HUL, Sun Pharma, Tata Teleservices

  • These three companies are textbook examples of Great, Good and Gruesome businesses.
  • Hindustan Unilever: The company has a wide range of well-established products (soaps & detergents, cosmetics, tea, ice-creams, etc) with a strong distribution network i.e. an enduring moat. Growth rate is not very high, but requires virtually no incremental capital (RoE levels well over 50%).
  • Sun Pharma: It has solid competitive advantage in generic exports. Growth rate is very healthy and RoE is over 30%, but this requires regular doses of capital investment.
  • Tata Teleservices: Tata Teleservices has not reported a profit in any single year for the last 15 years. And yet, Capital Employed has gone up seven fold over this period.

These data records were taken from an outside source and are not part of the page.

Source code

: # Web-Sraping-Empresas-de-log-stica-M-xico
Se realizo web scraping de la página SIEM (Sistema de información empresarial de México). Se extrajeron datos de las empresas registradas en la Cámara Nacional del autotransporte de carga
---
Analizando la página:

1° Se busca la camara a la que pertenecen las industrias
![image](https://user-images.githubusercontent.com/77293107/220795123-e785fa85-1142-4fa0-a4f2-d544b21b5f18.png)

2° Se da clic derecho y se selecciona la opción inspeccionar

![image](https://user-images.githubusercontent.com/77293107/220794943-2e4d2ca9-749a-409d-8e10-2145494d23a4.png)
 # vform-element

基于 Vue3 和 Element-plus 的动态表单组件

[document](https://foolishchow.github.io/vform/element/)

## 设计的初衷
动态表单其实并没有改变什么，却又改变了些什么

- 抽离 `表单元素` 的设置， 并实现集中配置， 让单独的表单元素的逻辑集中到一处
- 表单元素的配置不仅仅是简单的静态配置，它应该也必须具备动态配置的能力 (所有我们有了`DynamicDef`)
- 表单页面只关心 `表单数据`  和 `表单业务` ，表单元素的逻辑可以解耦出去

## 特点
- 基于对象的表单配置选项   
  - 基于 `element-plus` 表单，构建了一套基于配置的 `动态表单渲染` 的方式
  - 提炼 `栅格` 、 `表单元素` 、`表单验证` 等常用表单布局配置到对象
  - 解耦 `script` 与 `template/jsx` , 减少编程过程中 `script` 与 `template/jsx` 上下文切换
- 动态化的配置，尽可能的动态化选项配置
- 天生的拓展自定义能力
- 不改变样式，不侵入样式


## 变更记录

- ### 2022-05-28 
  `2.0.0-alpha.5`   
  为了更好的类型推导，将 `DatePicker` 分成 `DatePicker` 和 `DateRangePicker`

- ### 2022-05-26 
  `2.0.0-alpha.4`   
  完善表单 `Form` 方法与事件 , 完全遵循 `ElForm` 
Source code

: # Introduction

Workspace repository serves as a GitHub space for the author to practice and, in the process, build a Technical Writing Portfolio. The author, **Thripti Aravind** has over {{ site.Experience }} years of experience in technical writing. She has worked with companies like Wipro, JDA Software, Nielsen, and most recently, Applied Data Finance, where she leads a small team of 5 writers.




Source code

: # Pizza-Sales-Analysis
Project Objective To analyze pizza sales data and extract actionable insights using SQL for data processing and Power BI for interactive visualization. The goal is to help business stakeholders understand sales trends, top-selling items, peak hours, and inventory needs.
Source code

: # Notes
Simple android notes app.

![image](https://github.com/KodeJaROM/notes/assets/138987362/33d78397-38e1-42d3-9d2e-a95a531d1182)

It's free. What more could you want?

Hindustan Unilever (a Great business) requires no incremental capital; Sun Pharma (Good) requires regular capital investment; Tata Teleservices (Gruesome), unprofitable for the last 15 years, has had 7x Capital Employed growth.

Quality and Growth, but at a Price

  • It may well be said that the ‘Q’ of our QGLP investment philosophy got entrenched with this study.
  • The Quality-Growth trade-off also is clear – “Great companies tend to grow slower than their ‘Good’ and ‘Gruesome’ counterparts. But the key aspect of this growth is that it is achieved by consuming very little additional capital. Over time, given the power of compounding, ‘Great’ companies become significant cash machines with high and steadily rising RoE, and high dividend payouts.”
  • But Quality should not blind investors to purchase Price because even “Great companies need not be great investments. Great investments are the result of huge margin of safety at the time of purchase.”
  • And finally, the most important takeaway of this study: “Gruesome companies are best avoided, whatever the price!”